IIF 2015 yılı raporunda Çin’den tahmini 676 milyar dolar sermaye çıkışı olduğunu bildirirken, Emre Özgüven 2008 küresel krizine kadarki son 20 yılda yüzde 9-10’luk büyüme ivmesi alan Çin’in, kriz sonrasında da devasa bir kredi büyümesi sağladığına dikkat çekti.  “Çin’de konut fiyatları şişerken, 2014 kasım ayından bu yana 6 defa faizler düşürüldü. Ülkenin son 25 yılın en düşük büyümesini kaydetmeye hazırlandığı bu dönemde küresel piyasalarda Çin yönetiminin ekonomi üzerindeki kontrolünü kaybediyor olabileceği endişelerinin doğmasına da neden oldu. Çin borsası “ayı piyasası”na girdi. Yine Çin’de sanayi kesimi kârları yedi aydır düşüş kaydetti. Geçen yıl, Çinli politika yapıcılar 1 trilyon dolara kadar yükselen sermaye çıkışlarını izlerken, para akışlarına zaten katı kuralar koyan yetkililerin bu sorunlara yönelik hızlı bir tedavi bulamadığı da bir gerçek. Süregelen çıkışlar deflasyonist baskıları artırırken, büyümeyi aşağı çekiyor ve gayrimenkulden hisse senetlerine, varlık fiyatları üzerinde baskı oluşturuyor. Pekin’deki kur politikası paniği ve borsa çöküşü bir sonraki resesyonun Çin’de gerçekleşme olasılığını yükseltmiş bulunuyor.

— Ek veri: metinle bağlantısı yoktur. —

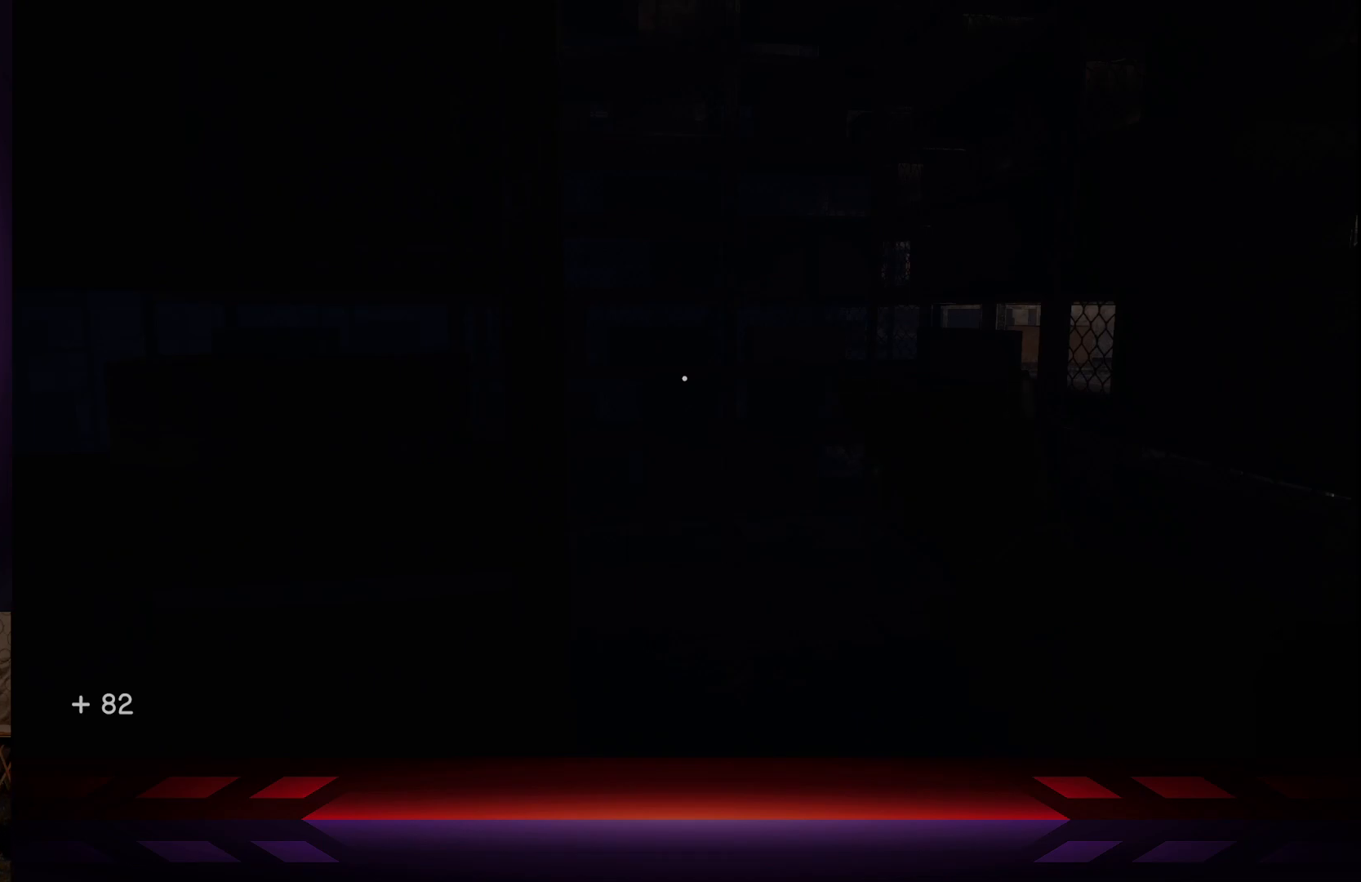
{"buttons": [], "left_stick": "center", "right_stick": "center", "events": []}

Japonya’da Shinzo Abe hükümeti hali hazırda devasa parasal genişlemenin destekçisi olmaya devam ederken, parasal genişlemenin işe yarayıp yaramadığı ise tartışma konusu olmaya devam ediyor. Japonya hisse senetleri ocak ayında küresel ekonomik görünüme ilişkin yatırımcı endişelerini artırmasıyla Asya hisse senetlerindeki düşüşle birlikte Ayı Piyasasına girerken, Japonya Merkez Bankası (BOJ) negatif faiz politikası uygulama kararı aldı ve rekor büyüklükteki varlık alım programını devam ettirdi. Kuroda’nın, düşük ücret artışları ve petrol fiyatlarındaki sert düşüş ortamında, sürdürülebilir bir enflasyon sağlama hedefine ulaşabilmesi zor görünse de bu yılın ilerleyen dönemlerinde ilave teşvik uygulamasına gidilebilir. Kuroda’nın son aylardaki konuşmalarında defalarca dile getirdiği, fiyat hedefine ulaşabilmek için “ne gerekiyorsa yapılacağı” söylemi, enflasyon ve büyüme görünümleri daha da kötüleşirse nasıl bir tavır takınacağı merakla bekleniyor.”

“Düşük petrol riski

tırmandırıyor”

2014 yılı ortalarından bu yana petrol fiyatlarının yüzde 70’in üzerinde düşüş kaydettiğini ifade eden Özgüven, bu ortamda FED Mart’ta faiz artırmayabileceğinin altını çizdi. “Petrol fiyatlarındaki düşüşün temel nedenleri; Çin’in beklenenden daha yavaş büyüyeceği, Avrupa’nın da yeniden resesyon tehdidi ile karşı karşıya kalması, OPEC’in arz fazlasına rağmen üretimi kısmaması, talebin Çin önderliğinde zayıf seyrini sürdürmesi olarak gösterilebilir.

İstihdam ve işsizlik rakamlarında güzel bir ivme yakalayan ABD, bunu halen ücretler ve enflasyon verilerine taşıyamamış gözüküyor. FED’in küresel riskleri göz önünde bulundurarak faiz artırım adımlarını ayarlaması, uzunca süre sıfıra yakın tuttuğu faizleri yükseltmek için yanlış bir zamanlama belirlemesi, FED’i geri dönüşü zor olan bir yola sokabilir. Gelişmekte olan ülkeler için ‘baş ağrısı’ artarken, mevcut koşullarda güçlü dolar ABD ekonomisinde daha derin yaralar açabilir.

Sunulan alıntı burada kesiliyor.